Planetary rovers have a history of entrapment in soft Martian sand, which is difficult to visually anticipate and results in high-stakes extrication efforts. As scientific objectives on Mars evolve and interest in lunar exploration increases, the need to traverse loose, sandy terrain incentivizes the design of more energy-efficient locomotion suspensions and gaits. Traditional rover designers consider wheel sinkage and slippage to be a consequence of vehicle and terrain parameters. However, articulation in suspension kinematics would allow wheel-terrain interaction to be manipulated in more dimensions to improve mobility.

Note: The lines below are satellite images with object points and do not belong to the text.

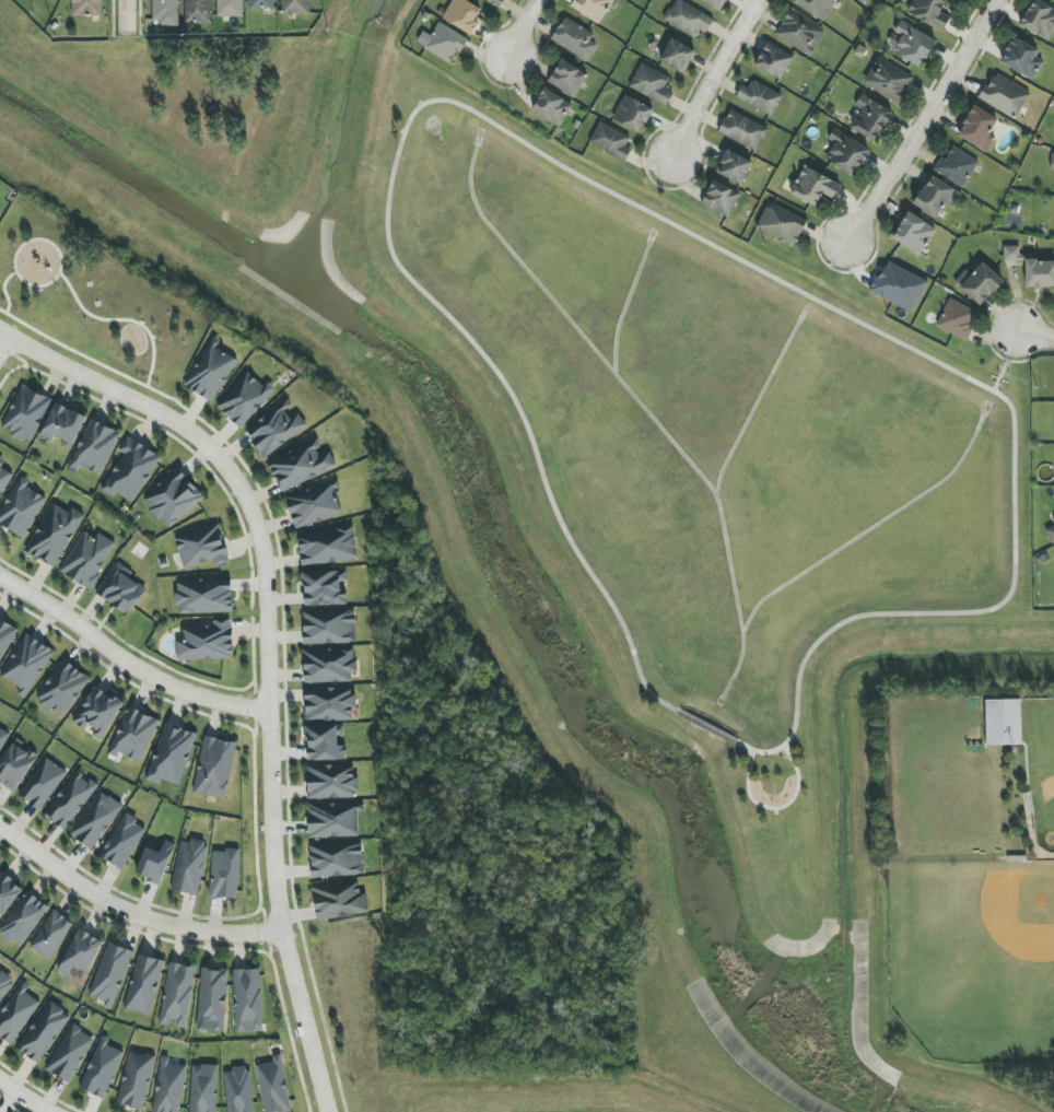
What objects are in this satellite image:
building: (864, 0)
building: (497, 2)
building: (715, 3)
building: (261, 4)
building: (295, 6)
building: (87, 7)
building: (817, 7)
building: (230, 8)
building: (592, 8)
building: (198, 11)
building: (166, 12)
building: (929, 12)
building: (463, 15)
road: (125, 16)
building: (688, 18)
building: (1039, 20)
road: (525, 28)
building: (800, 32)
building: (575, 39)
building: (442, 43)
building: (911, 44)
building: (677, 55)
building: (1021, 58)
building: (774, 60)
road: (713, 75)
building: (567, 78)
building: (888, 80)
building: (651, 84)
building: (1004, 95)
building: (759, 97)
building: (551, 106)
building: (632, 113)
building: (870, 118)
road: (923, 122)
building: (978, 129)
road: (404, 130)
building: (743, 130)
building: (610, 141)
building: (846, 152)
building: (1052, 161)
building: (957, 166)
building: (734, 167)
building: (814, 186)
building: (936, 196)
building: (720, 198)
building: (781, 224)
building: (914, 233)
building: (1011, 253)
building: (1040, 274)
building: (979, 283)
building: (899, 286)
park: (92, 304)
building: (957, 319)
road: (1, 334)
road: (1035, 337)
road: (1004, 362)
building: (211, 372)
building: (244, 399)
building: (26, 417)
building: (62, 426)
building: (276, 429)
building: (96, 448)
building: (300, 465)
building: (130, 471)
building: (4, 478)
building: (173, 499)
building: (314, 507)
building: (20, 508)
building: (1051, 533)
building: (54, 534)
building: (202, 547)
building: (328, 547)
building: (87, 559)
building: (120, 589)
building: (324, 589)
building: (205, 597)
road: (936, 613)
building: (330, 627)
building: (6, 636)
building: (207, 642)
road: (268, 654)
road: (125, 662)
building: (27, 664)
building: (329, 665)
building: (62, 689)
building: (330, 704)
building: (97, 712)
building: (1003, 722)
road: (706, 727)
building: (134, 735)
building: (3, 737)
building: (325, 743)
building: (171, 755)
building: (15, 765)
building: (216, 768)
building: (332, 781)
building: (43, 784)
building: (71, 800)
road: (774, 808)
building: (95, 820)
building: (335, 822)
building: (123, 842)
building: (155, 861)
building: (337, 862)
building: (189, 867)
building: (225, 874)
building: (7, 893)
building: (340, 900)
road: (130, 912)
building: (23, 919)
building: (51, 935)
building: (81, 953)
building: (111, 974)
building: (4, 985)
building: (144, 985)
building: (177, 995)
building: (212, 1000)
building: (248, 1001)
building: (17, 1014)
building: (43, 1032)
building: (70, 1054)
building: (102, 1069)
building: (136, 1080)
building: (273, 1086)
building: (170, 1088)
building: (204, 1088)
building: (239, 1090)
road: (27, 1096)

Motivated by wheel-terrain interaction models in sand, specifically granular Resistive Force Theory, this thesis explores how load and slip can be controlled to augment the effectiveness of wheeled rovers. In simulation, dynamic front-back load redistribution using a gyroscopic moment is proposed for climbing tall step-like obstacles. Experiments with the load-responsive suspension controller of the Volatiles Investigating Polar Exploration Rover found that consistent wheel-ground contact was desirable for stability but mobility metrics were insensitive to quasi-static load distribution in nominal operating terrains. Meanwhile, in loose sandy terrain, slip is critical to generate forward traction when wheel sinkage is high. Driving wheels at different speeds to impose relative slip based on wheel load can lead to limited improvements in locomotion; this is an option to explore further for extrication efforts of existing rovers. More significantly, articulated suspensions can directly control wheel slip via the kinematics of the vehicle, and push-pull locomotion combined with controlled wheel slip can lead to faster and more efficient traversal of sink tanks and steep slopes. These works show that there is still significant room to improve traditional wheeled planetary locomotion and that suspensions with a couple additional degrees of control can be deployed robustly while safeguarding against entrapment.